Among the entries below, how many lines include "Glandular"? Give the number alone.

• [DATASET ENTRIES]:
----------------

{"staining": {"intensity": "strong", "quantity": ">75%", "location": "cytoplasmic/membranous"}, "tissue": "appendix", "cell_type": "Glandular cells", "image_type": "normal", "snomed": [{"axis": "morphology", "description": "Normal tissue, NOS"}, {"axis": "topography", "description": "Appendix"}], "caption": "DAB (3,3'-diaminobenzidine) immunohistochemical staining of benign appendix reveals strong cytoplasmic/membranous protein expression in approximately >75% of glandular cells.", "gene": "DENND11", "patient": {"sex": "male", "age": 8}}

----------------

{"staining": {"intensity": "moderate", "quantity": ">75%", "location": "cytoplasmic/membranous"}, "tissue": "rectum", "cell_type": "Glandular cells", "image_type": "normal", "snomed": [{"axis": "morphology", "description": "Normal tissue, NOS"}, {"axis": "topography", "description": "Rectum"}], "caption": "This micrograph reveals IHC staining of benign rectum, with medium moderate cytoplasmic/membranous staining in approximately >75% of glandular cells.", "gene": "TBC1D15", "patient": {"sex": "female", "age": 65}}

----------------

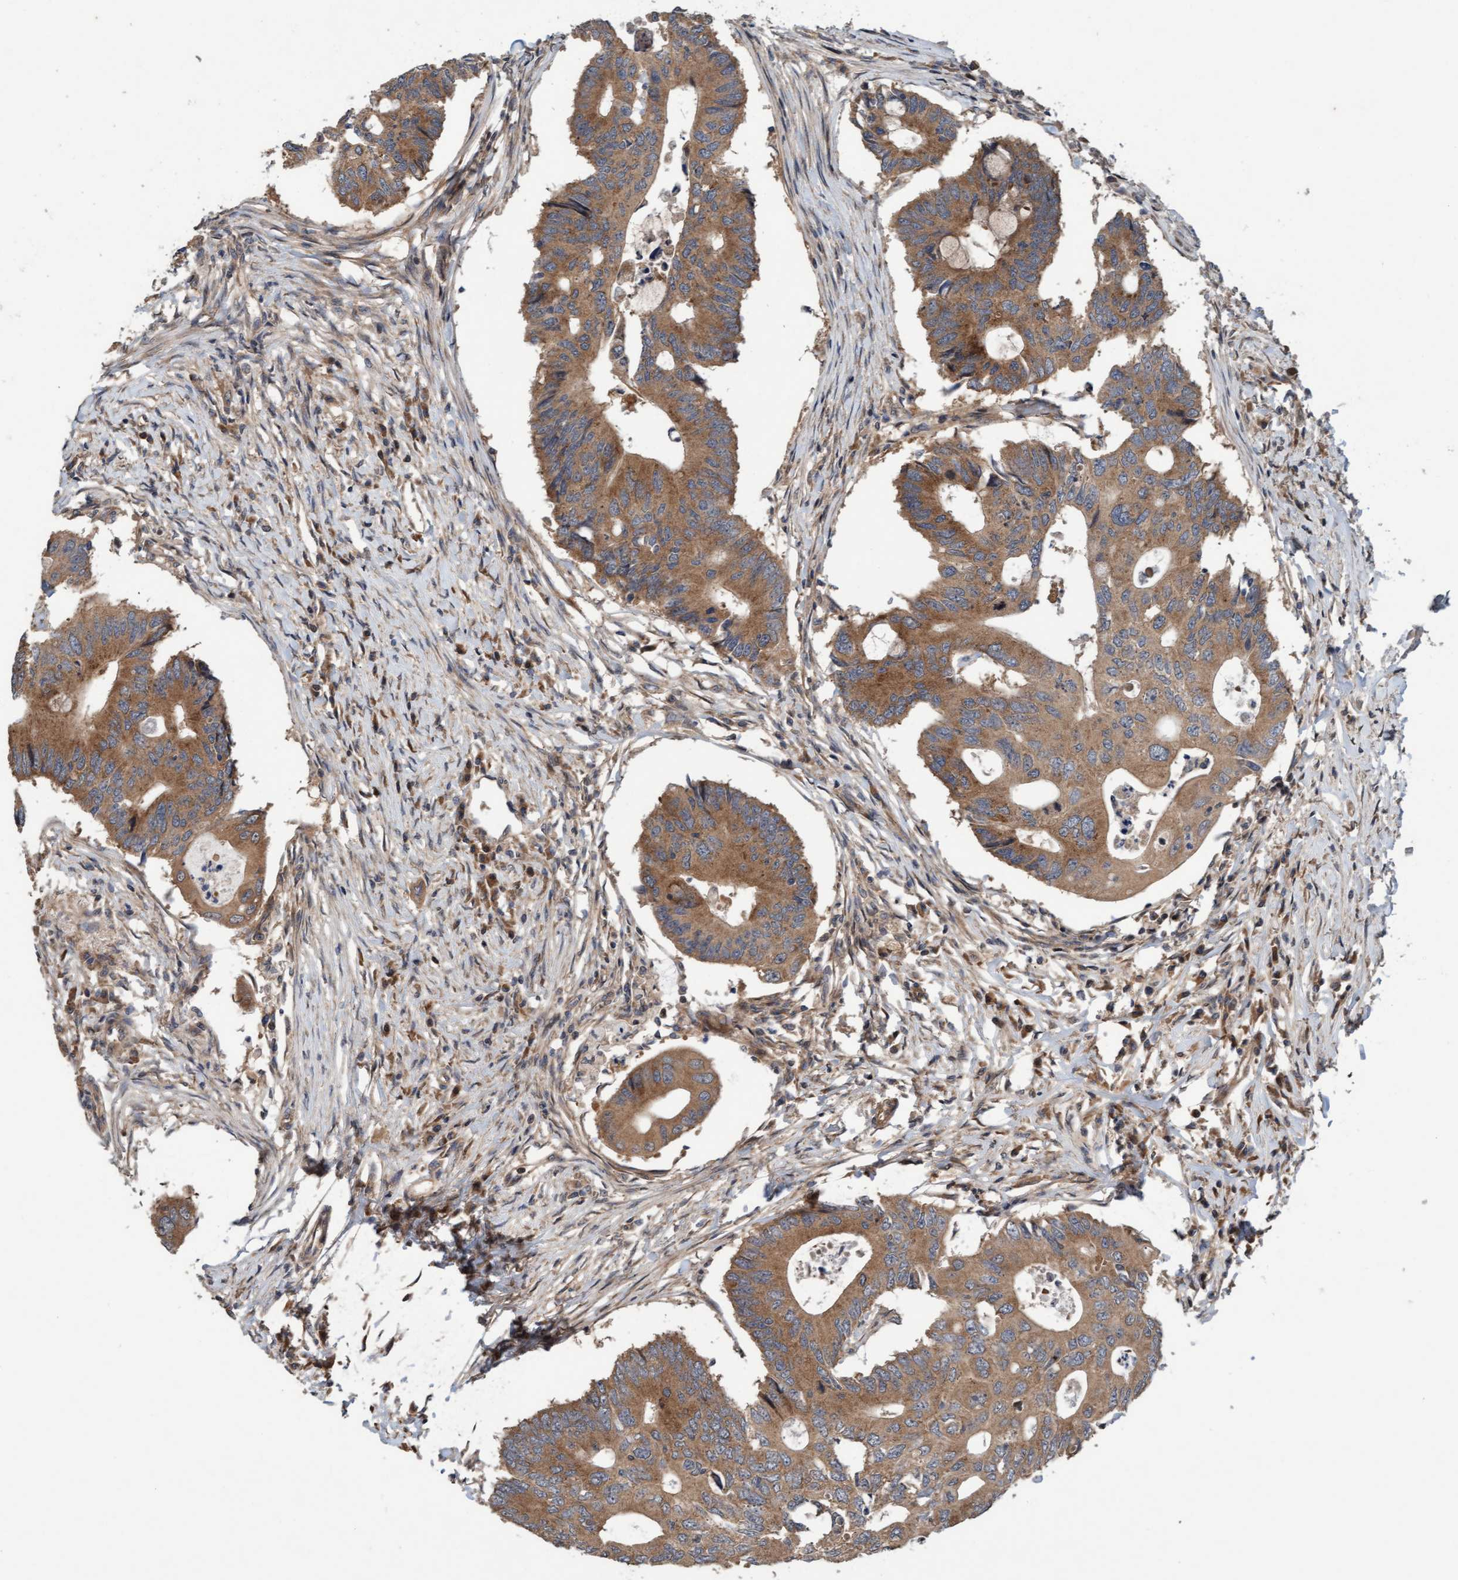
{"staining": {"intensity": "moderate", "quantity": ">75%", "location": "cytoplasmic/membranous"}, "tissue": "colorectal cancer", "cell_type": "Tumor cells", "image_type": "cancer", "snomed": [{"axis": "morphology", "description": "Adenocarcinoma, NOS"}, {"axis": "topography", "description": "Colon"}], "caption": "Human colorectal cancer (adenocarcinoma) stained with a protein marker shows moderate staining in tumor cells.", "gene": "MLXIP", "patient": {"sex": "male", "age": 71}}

----------------

• [RESPONSE TO THE EXERCISE]: 2